§ **About this task**
Retype nothing except the lines below from the one with "left knee: (709, 513)" through the one with "left back paw: (396, 355)", exactly, with images left out.

(Records excerpted from a collection)
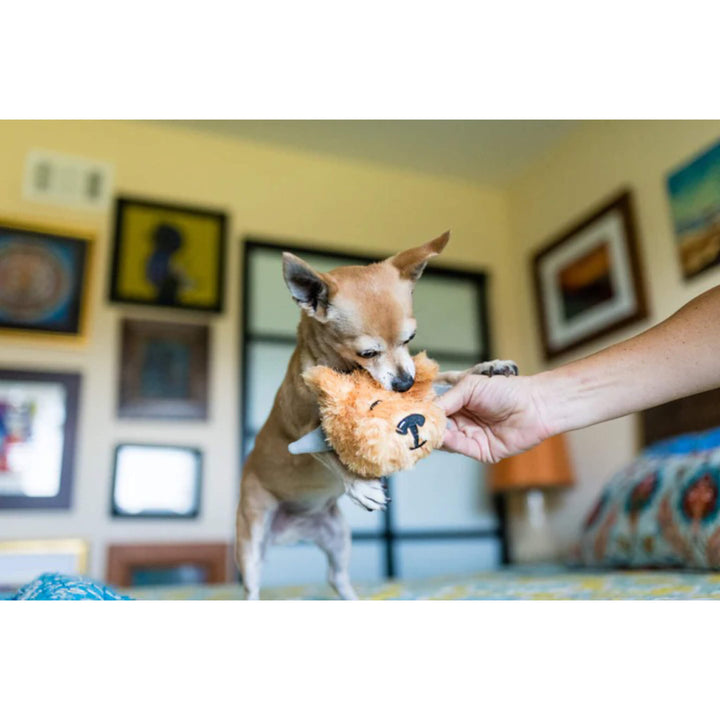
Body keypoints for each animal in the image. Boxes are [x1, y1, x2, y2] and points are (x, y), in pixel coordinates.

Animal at [235, 232, 517, 599]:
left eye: (410, 339)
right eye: (367, 352)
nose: (405, 383)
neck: (347, 371)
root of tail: (294, 531)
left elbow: (450, 376)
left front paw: (486, 368)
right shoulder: (304, 430)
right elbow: (331, 451)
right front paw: (361, 485)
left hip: (337, 535)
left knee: (336, 577)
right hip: (252, 535)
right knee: (252, 586)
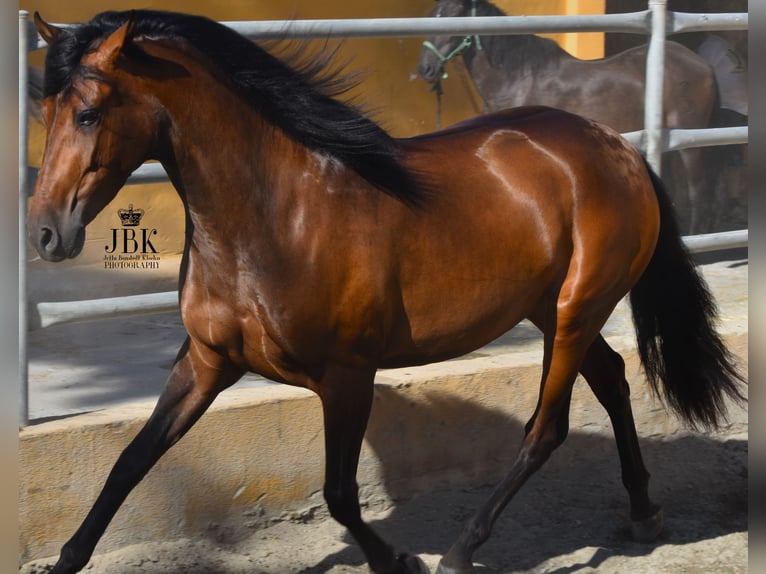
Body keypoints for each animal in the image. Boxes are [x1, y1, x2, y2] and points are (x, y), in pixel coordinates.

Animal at [416, 0, 724, 236]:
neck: (520, 79)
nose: (425, 68)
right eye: (433, 13)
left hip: (690, 141)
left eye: (454, 13)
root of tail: (701, 64)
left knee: (699, 192)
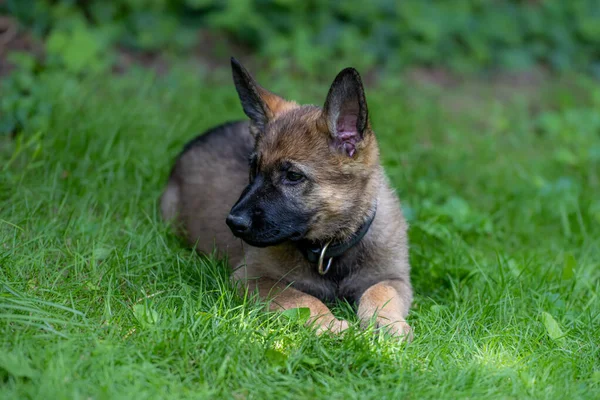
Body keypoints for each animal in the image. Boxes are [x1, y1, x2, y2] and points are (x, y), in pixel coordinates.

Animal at [159, 57, 412, 338]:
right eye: (253, 168)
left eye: (292, 176)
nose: (234, 222)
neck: (329, 250)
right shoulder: (252, 277)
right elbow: (301, 298)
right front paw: (330, 324)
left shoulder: (394, 278)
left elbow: (380, 291)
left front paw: (387, 322)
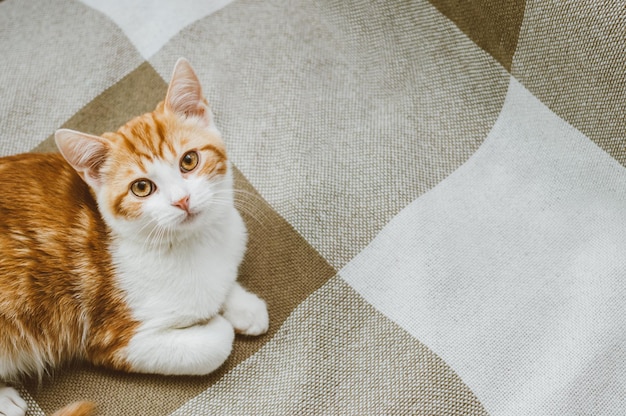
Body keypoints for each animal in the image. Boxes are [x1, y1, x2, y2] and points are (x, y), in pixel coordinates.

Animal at [0, 58, 266, 416]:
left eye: (189, 160)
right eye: (141, 187)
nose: (181, 200)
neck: (191, 243)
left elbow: (222, 284)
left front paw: (243, 307)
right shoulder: (111, 339)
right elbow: (215, 345)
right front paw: (214, 320)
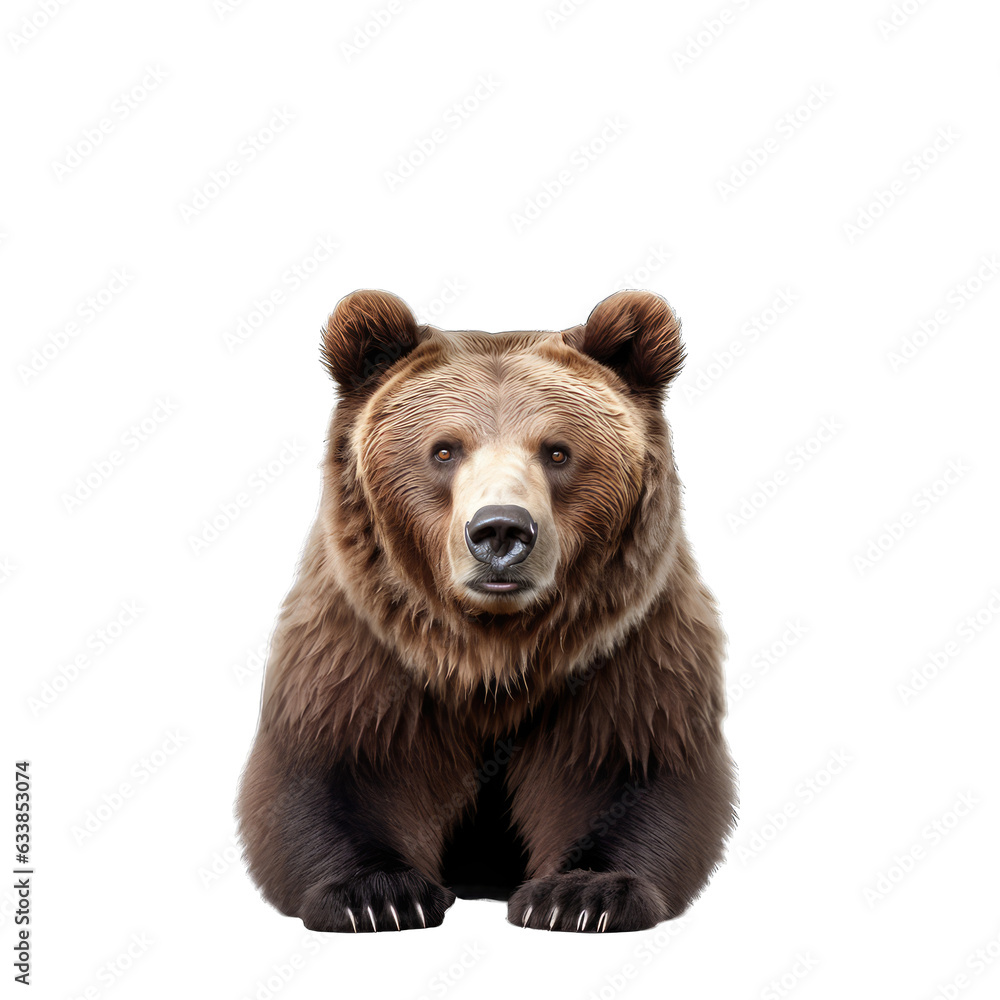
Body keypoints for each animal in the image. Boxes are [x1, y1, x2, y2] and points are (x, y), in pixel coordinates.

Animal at [237, 288, 736, 933]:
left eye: (557, 451)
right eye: (444, 449)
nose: (500, 530)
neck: (493, 652)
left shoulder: (625, 647)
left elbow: (630, 766)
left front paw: (582, 895)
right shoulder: (363, 643)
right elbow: (334, 766)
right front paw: (378, 894)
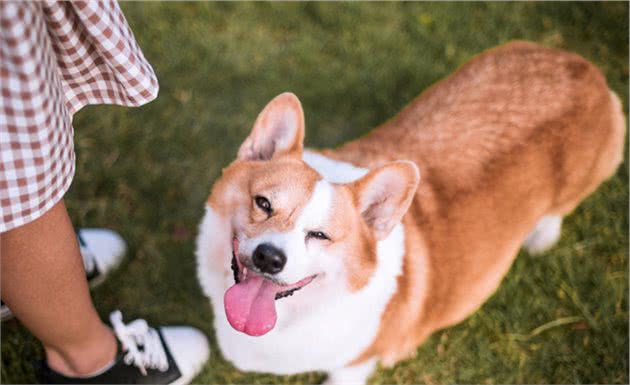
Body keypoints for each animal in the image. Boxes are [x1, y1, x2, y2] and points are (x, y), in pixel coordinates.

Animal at [196, 40, 628, 382]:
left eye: (320, 235)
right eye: (263, 203)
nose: (269, 258)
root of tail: (584, 67)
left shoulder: (356, 364)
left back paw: (541, 238)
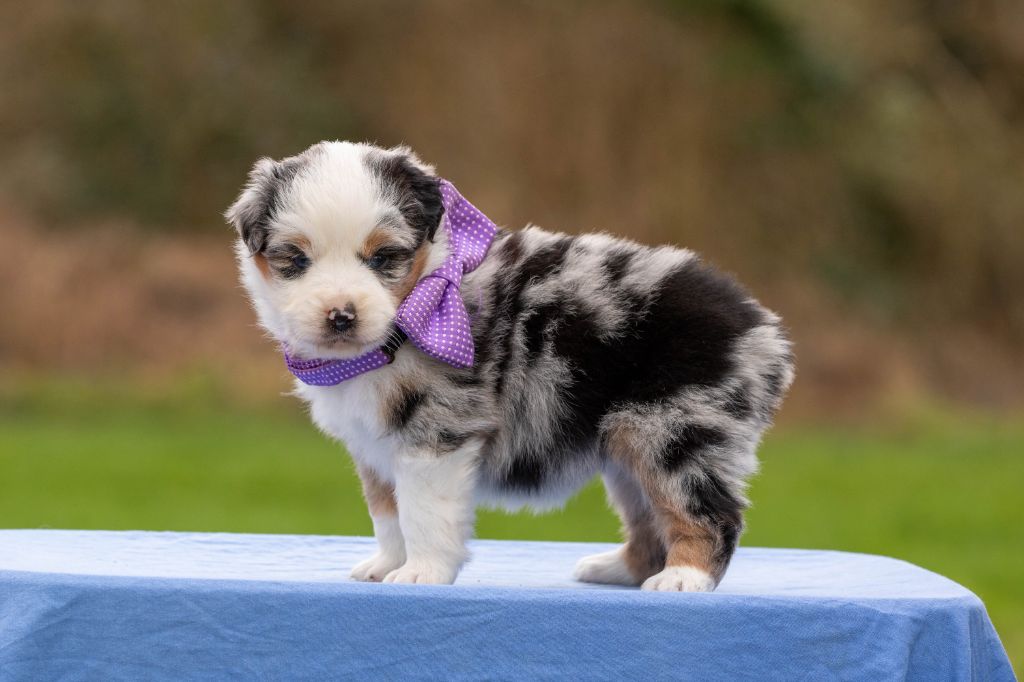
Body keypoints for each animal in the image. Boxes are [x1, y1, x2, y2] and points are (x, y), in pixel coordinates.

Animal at [226, 141, 794, 591]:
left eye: (383, 257)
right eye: (296, 260)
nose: (341, 315)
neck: (412, 311)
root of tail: (761, 328)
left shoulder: (438, 431)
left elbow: (423, 511)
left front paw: (421, 572)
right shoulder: (374, 446)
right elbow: (388, 512)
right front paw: (386, 564)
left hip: (675, 433)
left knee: (709, 513)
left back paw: (683, 578)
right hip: (627, 447)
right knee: (649, 518)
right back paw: (616, 569)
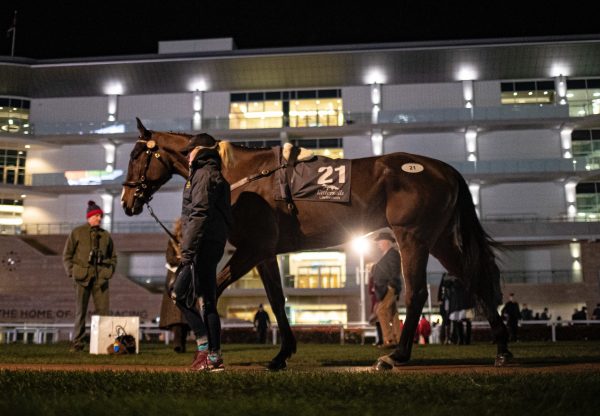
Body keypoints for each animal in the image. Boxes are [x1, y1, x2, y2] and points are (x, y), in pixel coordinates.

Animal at [120, 118, 510, 370]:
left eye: (136, 156)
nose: (127, 201)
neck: (240, 176)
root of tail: (446, 169)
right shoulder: (264, 253)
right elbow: (277, 301)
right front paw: (281, 354)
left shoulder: (250, 250)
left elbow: (212, 290)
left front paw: (213, 354)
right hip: (440, 239)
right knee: (477, 279)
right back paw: (503, 349)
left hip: (412, 237)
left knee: (415, 293)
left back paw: (396, 355)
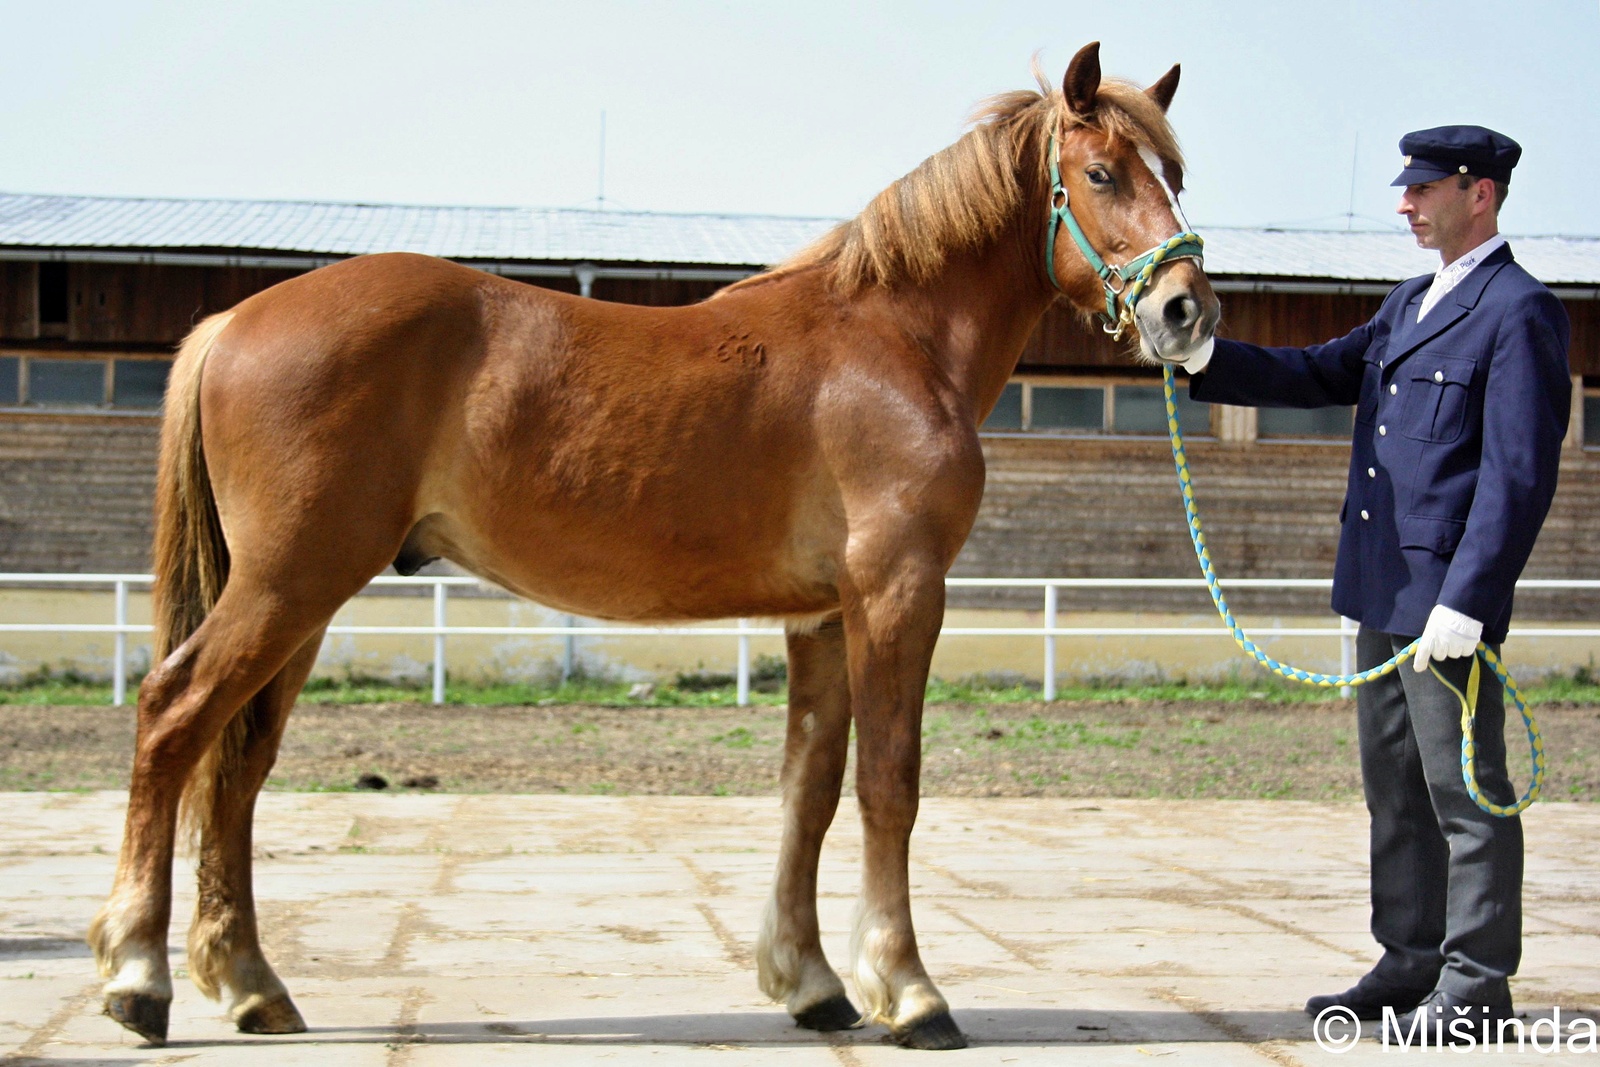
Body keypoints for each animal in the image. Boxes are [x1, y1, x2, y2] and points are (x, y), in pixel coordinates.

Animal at [87, 43, 1216, 1049]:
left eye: (1175, 174)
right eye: (1102, 173)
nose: (1186, 311)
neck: (893, 338)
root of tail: (233, 320)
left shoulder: (822, 615)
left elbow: (809, 786)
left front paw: (810, 982)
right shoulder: (897, 592)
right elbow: (888, 781)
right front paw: (909, 990)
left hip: (302, 601)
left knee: (238, 764)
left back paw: (249, 984)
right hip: (289, 585)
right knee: (173, 715)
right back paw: (139, 977)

§ **Result for this exercise**
left knee: (709, 513)
left back paw: (683, 578)
right hip: (627, 447)
right knee: (649, 518)
right back paw: (616, 569)
Body keypoints for each animal in the image. Boxes are [x1, y1, x2, y2] and points are (x, y), in pixel coordinates.

Animal at [120, 118, 510, 370]:
left eye: (136, 156)
nose: (127, 201)
neck: (240, 176)
root of tail: (446, 169)
right shoulder: (264, 253)
right elbow: (277, 301)
right front paw: (281, 354)
left shoulder: (250, 250)
left elbow: (212, 290)
left front paw: (213, 354)
right hip: (440, 239)
right knee: (477, 279)
right back paw: (503, 349)
left hip: (412, 237)
left knee: (415, 293)
left back paw: (396, 355)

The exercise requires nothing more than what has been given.